Тем же самым промышлял поблизости один весьма диковинный с виду пан в щегольском, хотя и очень грязном, светлом пальто. Пан был немолод, на диво свеж, почему-то бодр, обладал тростью, звучным голосом и неиссякаемым запасом энергии. Кшись застал его в «своем» дворике за попытками извлечь из-под руин пианино, явно пришедшее в негодность.
– Ну, что уставился? – спросил пан, без устали отбрасывая камни и разгребая щебень куском фанеры. – Помогай!

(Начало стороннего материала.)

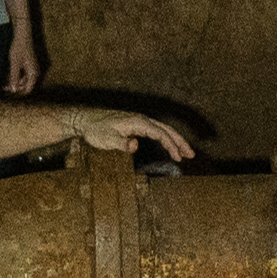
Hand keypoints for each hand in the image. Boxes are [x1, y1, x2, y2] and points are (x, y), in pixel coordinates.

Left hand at [3, 26, 40, 94]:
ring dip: (16, 83)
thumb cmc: (19, 48)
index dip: (18, 91)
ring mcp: (33, 70)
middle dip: (16, 88)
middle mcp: (35, 73)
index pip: (28, 89)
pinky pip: (24, 76)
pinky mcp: (30, 66)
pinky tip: (9, 76)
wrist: (23, 36)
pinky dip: (17, 77)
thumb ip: (14, 77)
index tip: (8, 90)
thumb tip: (13, 90)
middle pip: (26, 86)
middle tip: (4, 88)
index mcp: (33, 73)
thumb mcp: (14, 63)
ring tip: (5, 84)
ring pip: (25, 81)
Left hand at [67, 108, 193, 163]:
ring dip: (175, 140)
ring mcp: (139, 121)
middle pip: (167, 129)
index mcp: (138, 122)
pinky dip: (165, 139)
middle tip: (191, 154)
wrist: (85, 120)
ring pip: (163, 129)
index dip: (171, 145)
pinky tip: (167, 148)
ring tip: (185, 153)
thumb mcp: (107, 139)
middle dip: (180, 142)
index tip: (178, 158)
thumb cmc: (95, 130)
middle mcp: (141, 119)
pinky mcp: (136, 125)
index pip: (160, 133)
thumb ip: (122, 143)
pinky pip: (156, 131)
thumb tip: (136, 145)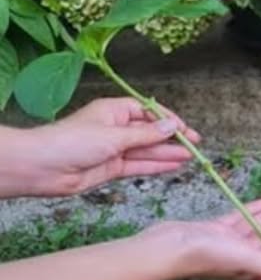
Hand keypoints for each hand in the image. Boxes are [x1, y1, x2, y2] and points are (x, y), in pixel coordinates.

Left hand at [1, 98, 199, 197]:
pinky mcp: (113, 168)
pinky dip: (157, 166)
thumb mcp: (115, 135)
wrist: (45, 167)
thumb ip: (146, 134)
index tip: (187, 130)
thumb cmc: (72, 142)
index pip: (148, 112)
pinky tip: (173, 166)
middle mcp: (116, 129)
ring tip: (191, 158)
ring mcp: (115, 149)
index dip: (169, 120)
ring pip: (147, 151)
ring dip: (168, 154)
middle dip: (173, 139)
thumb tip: (172, 125)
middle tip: (196, 146)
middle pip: (150, 132)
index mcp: (114, 111)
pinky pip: (140, 165)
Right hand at [140, 199, 260, 279]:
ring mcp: (226, 244)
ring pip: (254, 228)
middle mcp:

Они вытащили пианино. Инструмент щербато лыбился из-под крышки, порванные струны торчали в дыру жесткими локонами. Пан взял бессвязные три аккорда, выругал немцев последними словами, затем выбежал на середину пустынной улицы, потряс тростью, вернулся во дворик и закурил. Предложил Кшисю – как равному. Кшись отказался.

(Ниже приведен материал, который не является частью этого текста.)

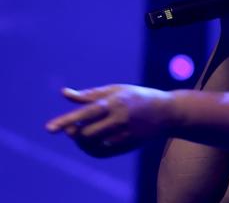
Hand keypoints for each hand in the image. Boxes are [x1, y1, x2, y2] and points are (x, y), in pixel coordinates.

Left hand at [46, 85, 174, 157]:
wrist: (167, 111)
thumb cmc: (137, 97)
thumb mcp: (116, 90)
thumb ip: (89, 94)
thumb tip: (64, 94)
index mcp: (114, 102)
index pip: (85, 113)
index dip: (66, 121)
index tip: (49, 129)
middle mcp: (119, 118)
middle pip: (86, 132)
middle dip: (74, 132)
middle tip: (70, 129)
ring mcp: (124, 133)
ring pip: (93, 144)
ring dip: (82, 141)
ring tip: (80, 134)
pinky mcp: (128, 144)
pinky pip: (103, 151)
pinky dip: (93, 148)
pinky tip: (93, 142)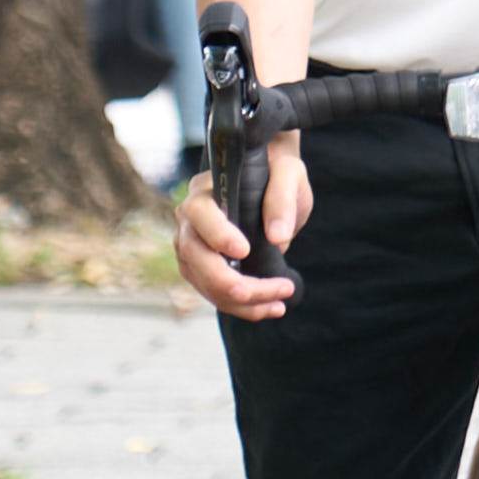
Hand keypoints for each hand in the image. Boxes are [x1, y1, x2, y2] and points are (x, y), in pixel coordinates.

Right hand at [175, 138, 307, 320]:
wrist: (272, 183)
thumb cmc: (277, 172)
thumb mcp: (289, 173)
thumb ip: (282, 198)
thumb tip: (278, 238)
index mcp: (205, 190)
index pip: (199, 213)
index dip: (217, 235)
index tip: (244, 251)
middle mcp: (189, 219)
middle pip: (194, 256)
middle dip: (230, 282)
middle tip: (277, 290)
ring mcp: (191, 245)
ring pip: (203, 281)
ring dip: (240, 301)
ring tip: (279, 305)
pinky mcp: (201, 267)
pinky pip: (213, 292)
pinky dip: (240, 306)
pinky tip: (270, 307)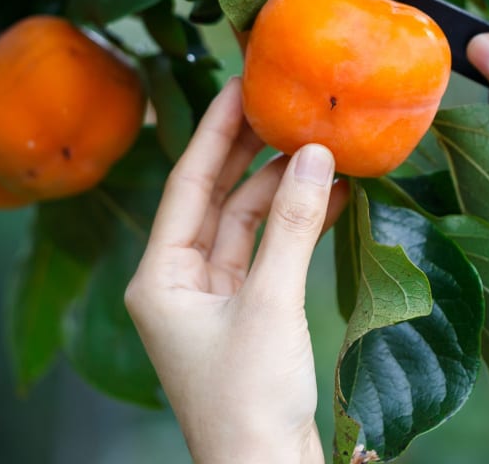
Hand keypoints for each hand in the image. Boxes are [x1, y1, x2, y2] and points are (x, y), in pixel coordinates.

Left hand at [124, 80, 348, 463]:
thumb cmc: (248, 403)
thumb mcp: (271, 304)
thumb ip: (292, 227)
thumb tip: (314, 156)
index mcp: (160, 279)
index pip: (187, 184)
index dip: (215, 131)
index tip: (239, 85)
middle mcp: (180, 284)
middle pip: (216, 200)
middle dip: (250, 154)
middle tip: (281, 104)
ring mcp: (214, 302)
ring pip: (248, 226)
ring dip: (284, 191)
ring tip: (321, 149)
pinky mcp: (248, 318)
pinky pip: (269, 255)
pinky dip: (297, 227)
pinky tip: (329, 197)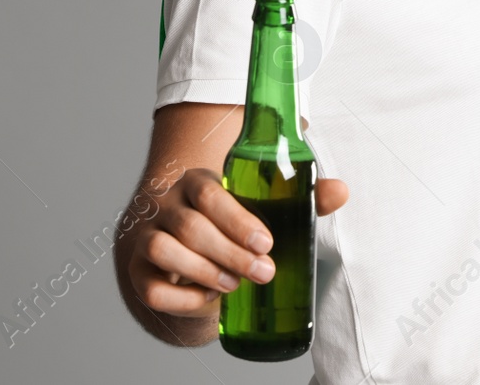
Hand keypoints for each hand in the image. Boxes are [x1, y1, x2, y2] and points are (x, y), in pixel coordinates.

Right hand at [127, 121, 348, 319]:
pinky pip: (151, 287)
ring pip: (164, 250)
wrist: (185, 246)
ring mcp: (146, 236)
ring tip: (235, 284)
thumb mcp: (262, 207)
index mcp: (197, 181)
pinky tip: (208, 298)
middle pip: (189, 225)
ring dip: (203, 271)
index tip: (266, 243)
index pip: (209, 192)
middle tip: (264, 272)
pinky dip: (181, 298)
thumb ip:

– Не куришь? – сказал пан. – Ну и не надо… Не пришло, знать, еще твое время… А я в первую германскую был лихим пулеметчиком…
Он назвался Зигмундом Пшегродзки, бывшим редактором бывшей вечерней газеты, и принялся поливать площадной бранью своих разбежавшихся сотрудников, которые предали газету и тем самым наплевали ему, пану Пшегродзки, в самую душу. Затем он предложил Кшиштофу работу. Кшись, убежденный в том, что пан Пшегродзки утратил рассудок, легко согласился. На том они расстались. Бывший редактор торжественно сжал Кшисю руку и удалился вниз по улице в своем развевающемся пальто, а Кшись остался ночевать в развалинах, под телегой.

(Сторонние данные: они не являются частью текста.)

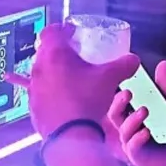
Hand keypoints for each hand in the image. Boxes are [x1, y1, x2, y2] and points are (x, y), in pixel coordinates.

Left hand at [7, 23, 138, 138]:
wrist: (71, 136)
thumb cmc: (87, 101)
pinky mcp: (33, 106)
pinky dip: (49, 92)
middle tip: (74, 55)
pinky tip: (62, 99)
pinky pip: (39, 93)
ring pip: (41, 72)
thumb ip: (124, 65)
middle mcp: (39, 68)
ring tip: (70, 78)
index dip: (61, 30)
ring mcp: (33, 89)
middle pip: (44, 51)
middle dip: (58, 51)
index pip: (50, 31)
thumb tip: (133, 60)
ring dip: (53, 72)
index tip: (71, 33)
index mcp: (54, 54)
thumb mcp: (111, 78)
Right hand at [108, 61, 165, 165]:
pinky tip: (147, 132)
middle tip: (128, 93)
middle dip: (118, 104)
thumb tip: (162, 64)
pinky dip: (137, 138)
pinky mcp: (140, 159)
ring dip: (131, 119)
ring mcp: (133, 145)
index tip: (125, 83)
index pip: (119, 103)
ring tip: (144, 110)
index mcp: (134, 115)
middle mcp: (130, 129)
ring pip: (122, 131)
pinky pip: (132, 148)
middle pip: (114, 115)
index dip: (118, 94)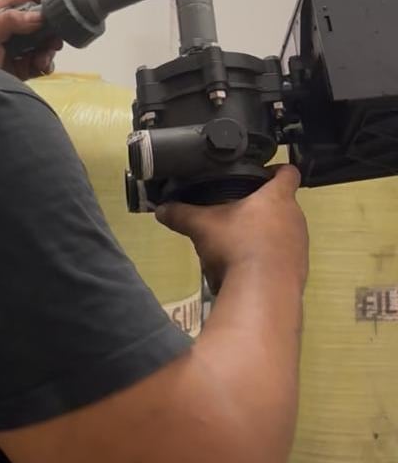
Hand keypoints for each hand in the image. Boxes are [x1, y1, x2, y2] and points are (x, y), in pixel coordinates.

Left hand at [0, 0, 62, 80]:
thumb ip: (10, 20)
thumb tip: (40, 17)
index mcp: (2, 13)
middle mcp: (13, 28)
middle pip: (42, 21)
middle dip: (52, 29)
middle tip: (55, 39)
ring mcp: (20, 48)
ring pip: (45, 42)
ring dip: (49, 49)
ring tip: (43, 58)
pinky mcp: (24, 66)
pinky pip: (43, 61)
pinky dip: (46, 64)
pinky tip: (42, 67)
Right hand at [155, 166, 308, 293]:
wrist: (262, 292)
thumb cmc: (236, 246)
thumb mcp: (201, 227)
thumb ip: (181, 215)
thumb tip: (162, 210)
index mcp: (277, 198)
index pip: (288, 172)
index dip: (276, 169)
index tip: (261, 174)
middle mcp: (296, 218)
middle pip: (283, 204)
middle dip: (261, 207)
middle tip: (236, 212)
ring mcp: (300, 246)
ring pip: (283, 232)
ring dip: (264, 234)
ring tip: (238, 243)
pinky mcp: (298, 270)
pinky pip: (283, 257)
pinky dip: (267, 258)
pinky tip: (246, 268)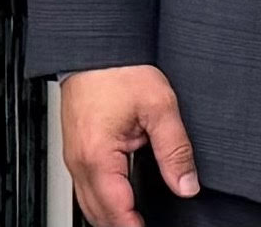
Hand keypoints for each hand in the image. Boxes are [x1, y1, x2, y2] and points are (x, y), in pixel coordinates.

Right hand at [61, 65, 197, 226]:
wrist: (96, 50)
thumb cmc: (121, 72)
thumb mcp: (160, 107)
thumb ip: (175, 149)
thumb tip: (187, 183)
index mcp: (98, 157)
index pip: (116, 209)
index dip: (134, 226)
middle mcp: (79, 164)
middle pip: (97, 213)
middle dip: (121, 226)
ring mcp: (74, 160)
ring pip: (88, 205)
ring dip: (111, 217)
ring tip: (137, 222)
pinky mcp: (76, 153)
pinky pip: (86, 189)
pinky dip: (103, 202)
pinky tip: (120, 203)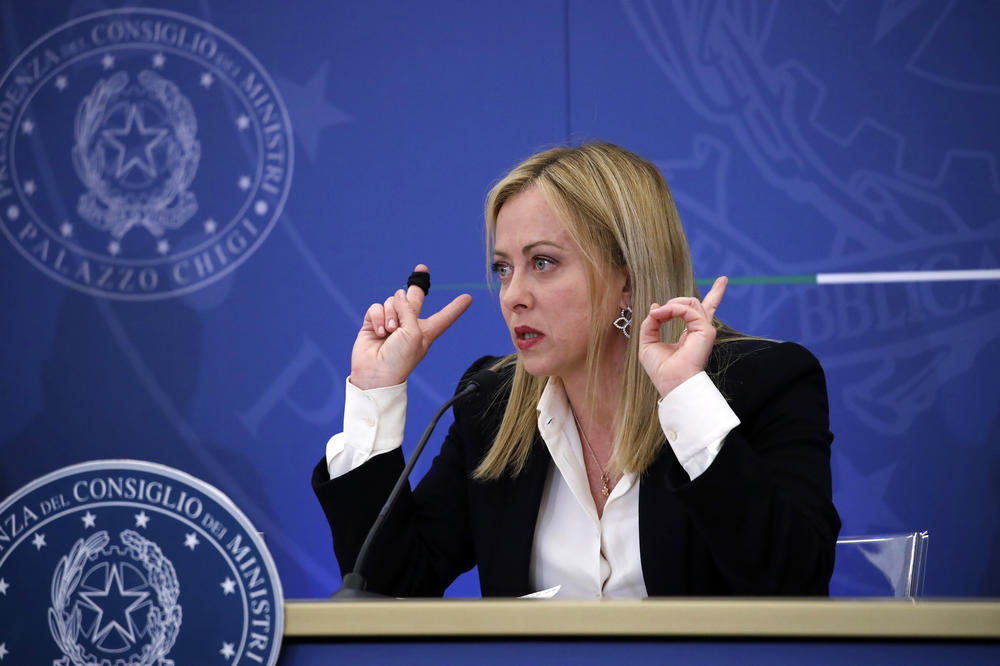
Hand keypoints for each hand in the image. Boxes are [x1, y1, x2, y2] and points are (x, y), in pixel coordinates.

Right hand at [350, 264, 472, 389]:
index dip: (455, 307)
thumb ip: (408, 310)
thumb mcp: (414, 333)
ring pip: (392, 302)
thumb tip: (398, 295)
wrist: (376, 374)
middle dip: (418, 283)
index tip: (468, 297)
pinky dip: (378, 317)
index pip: (444, 316)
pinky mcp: (374, 323)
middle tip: (422, 267)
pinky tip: (380, 331)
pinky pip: (377, 308)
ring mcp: (391, 323)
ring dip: (391, 314)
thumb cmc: (400, 359)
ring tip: (390, 332)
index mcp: (427, 331)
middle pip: (415, 299)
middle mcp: (410, 325)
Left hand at [637, 276, 727, 397]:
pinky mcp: (705, 330)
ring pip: (691, 302)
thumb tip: (656, 307)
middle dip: (678, 300)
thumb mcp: (649, 342)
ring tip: (658, 314)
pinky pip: (688, 309)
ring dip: (671, 305)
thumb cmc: (661, 369)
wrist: (670, 382)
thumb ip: (651, 323)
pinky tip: (662, 313)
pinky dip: (673, 309)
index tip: (695, 293)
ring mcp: (704, 330)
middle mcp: (700, 330)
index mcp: (690, 334)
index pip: (700, 311)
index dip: (712, 295)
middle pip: (704, 302)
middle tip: (658, 312)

Утром первого октября, сразу после того, как немцы победоносно вступили в Варшаву, пан Пшегродзки вернулся во дворик. Он был чисто одет, хорошо выбрит, хмур, и во всем его поведении не усматривалось ни малейшего намека на безумие.
– Лесень, – объявил он, – я все устроил. Нас берут в аптеку пана Немучика, моего бывшего подписчика с тридцатилетним стажем. Меня – приказчиком, тебя – рассыльным. Жить будешь при аптеке. Ты в Бога веруешь?
Кшись ошеломленно сказал:
– Да.
– Хорошо! – обрубил пан Пшегродзки. – Идем.
Он извлек Кшися из развалин и водворил в маленьком флигельке на Хмельной улице, где исстари по-муравьиному кишела мелочная торговлишка. Пан Немучик, молчаливый, в мелкую морщинку, на правах хозяина «справил» все положенные документы, и Кшись, оглушенный стремительными и роковыми изменениями в своей судьбе, глазом не успел моргнуть, как сделался рассыльным, упаковщиком, грузчиком и еще много кем в крошечной аптеке, битком набитой средствами от кашля, головной боли и нервических припадков.
В отличие от Кшися, пан Пшегродзки вообще никак себя работой не утруждал, а целыми днями сидел в аптеке и курил или пропадал вдруг в водовороте варшавских улиц, возвращаясь под утро, в самое неудобное для этого время. Пан Немучик смиренно терпел подобный беспорядочный образ жизни своего работника, ибо пан Пшегродзки то и дело веско намекал ему на различные дела государственной важности, которыми он, пан Пшегродзки, неустанно занят в Варшаве.
Затем в аптеке появился строго засекреченный и трижды запрещенный немцами радиоприемник. К прочим многочисленным обязанностям Кшися прибавилась новая: заворачивать заказы некоторых клиентов в отпечатанные на машинке сводки, которые составлял по материалам зарубежных радиопередач бывший редактор. Пан Пшегродзки исступленно мечтал наладить выпуск еженедельной газеты. Вечерами он расхаживал по тесной аптеке, как тигр по клетке, и грозно рычал:
– Я не могу жить без запаха типографской краски! Меня можно не кормить! Не поить! Меня можно не пускать в кинотеатр «Аполло» и ресторан «Митропа», пусть там все подавятся! Но, черрт возьми, кто дал им право лишать меня моей газеты?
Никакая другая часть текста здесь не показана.